Assignment |
Below are the records; extract from them the line containing "se cítíte jako" to the line containing "归档|Archives", both lines included, exactly and with no pictures.

Provided entries |
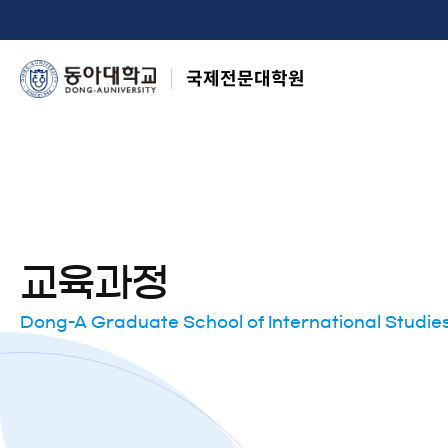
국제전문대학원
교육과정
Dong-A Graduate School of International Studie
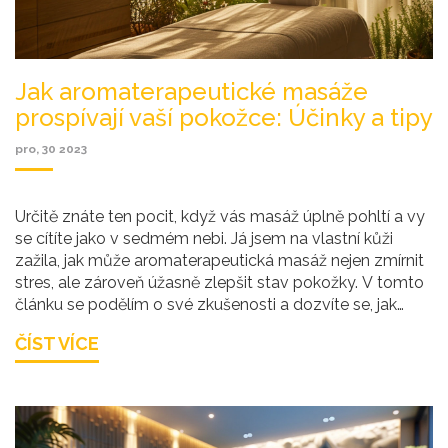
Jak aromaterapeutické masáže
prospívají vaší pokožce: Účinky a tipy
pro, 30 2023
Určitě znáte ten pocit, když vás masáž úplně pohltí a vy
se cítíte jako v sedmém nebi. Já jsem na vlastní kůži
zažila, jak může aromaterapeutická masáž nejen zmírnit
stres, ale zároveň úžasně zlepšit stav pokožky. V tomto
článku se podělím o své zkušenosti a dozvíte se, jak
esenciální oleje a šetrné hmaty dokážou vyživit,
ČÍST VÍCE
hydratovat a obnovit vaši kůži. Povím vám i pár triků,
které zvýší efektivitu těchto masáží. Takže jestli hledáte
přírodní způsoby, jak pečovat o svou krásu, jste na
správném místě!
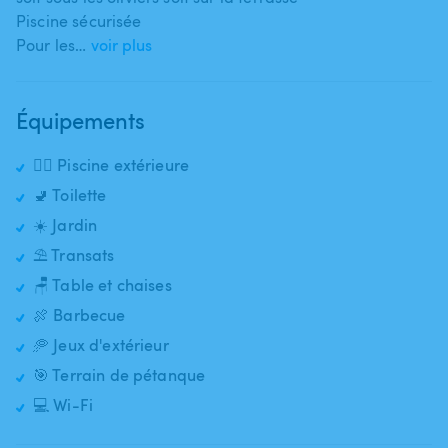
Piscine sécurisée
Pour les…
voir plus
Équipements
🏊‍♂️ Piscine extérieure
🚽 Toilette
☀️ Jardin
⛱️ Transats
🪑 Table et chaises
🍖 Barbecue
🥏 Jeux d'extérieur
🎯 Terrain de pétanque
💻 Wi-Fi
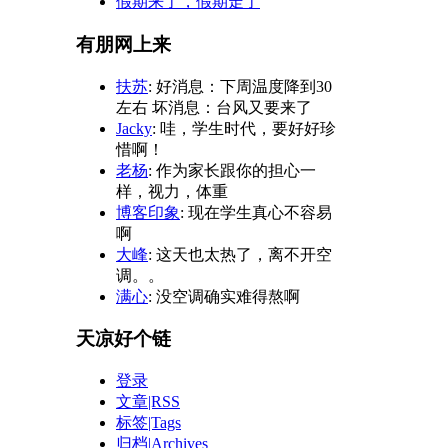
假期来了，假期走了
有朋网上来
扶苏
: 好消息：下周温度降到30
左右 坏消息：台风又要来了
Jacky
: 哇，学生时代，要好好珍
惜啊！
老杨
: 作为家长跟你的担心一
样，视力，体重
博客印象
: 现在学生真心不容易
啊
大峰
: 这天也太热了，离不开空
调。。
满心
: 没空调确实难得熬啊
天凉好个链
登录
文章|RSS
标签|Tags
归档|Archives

---

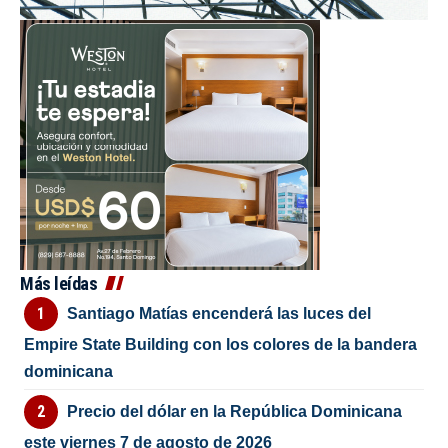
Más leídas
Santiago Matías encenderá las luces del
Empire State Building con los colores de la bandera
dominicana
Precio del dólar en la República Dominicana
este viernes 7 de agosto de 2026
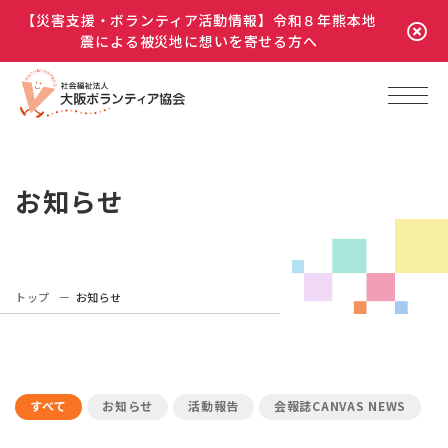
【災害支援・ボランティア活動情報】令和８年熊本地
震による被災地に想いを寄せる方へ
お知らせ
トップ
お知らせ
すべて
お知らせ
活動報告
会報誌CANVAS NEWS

Answer area |
se cítíte jako v sedmém nebi. Já jsem na vlastní kůži
zažila, jak může aromaterapeutická masáž nejen zmírnit
stres, ale zároveň úžasně zlepšit stav pokožky. V tomto
článku se podělím o své zkušenosti a dozvíte se, jak
esenciální oleje a šetrné hmaty dokážou vyživit,
ČÍST VÍCE
hydratovat a obnovit vaši kůži. Povím vám i pár triků,
které zvýší efektivitu těchto masáží. Takže jestli hledáte
přírodní způsoby, jak pečovat o svou krásu, jste na
správném místě!
Piscine sécurisée
Pour les…
voir plus
Équipements
🏊‍♂️ Piscine extérieure
🚽 Toilette
☀️ Jardin
⛱️ Transats
🪑 Table et chaises
🍖 Barbecue
🥏 Jeux d'extérieur
🎯 Terrain de pétanque
💻 Wi-Fi
假期来了，假期走了
有朋网上来
扶苏
: 好消息：下周温度降到30
左右 坏消息：台风又要来了
Jacky
: 哇，学生时代，要好好珍
惜啊！
老杨
: 作为家长跟你的担心一
样，视力，体重
博客印象
: 现在学生真心不容易
啊
大峰
: 这天也太热了，离不开空
调。。
满心
: 没空调确实难得熬啊
天凉好个链
登录
文章|RSS
标签|Tags
归档|Archives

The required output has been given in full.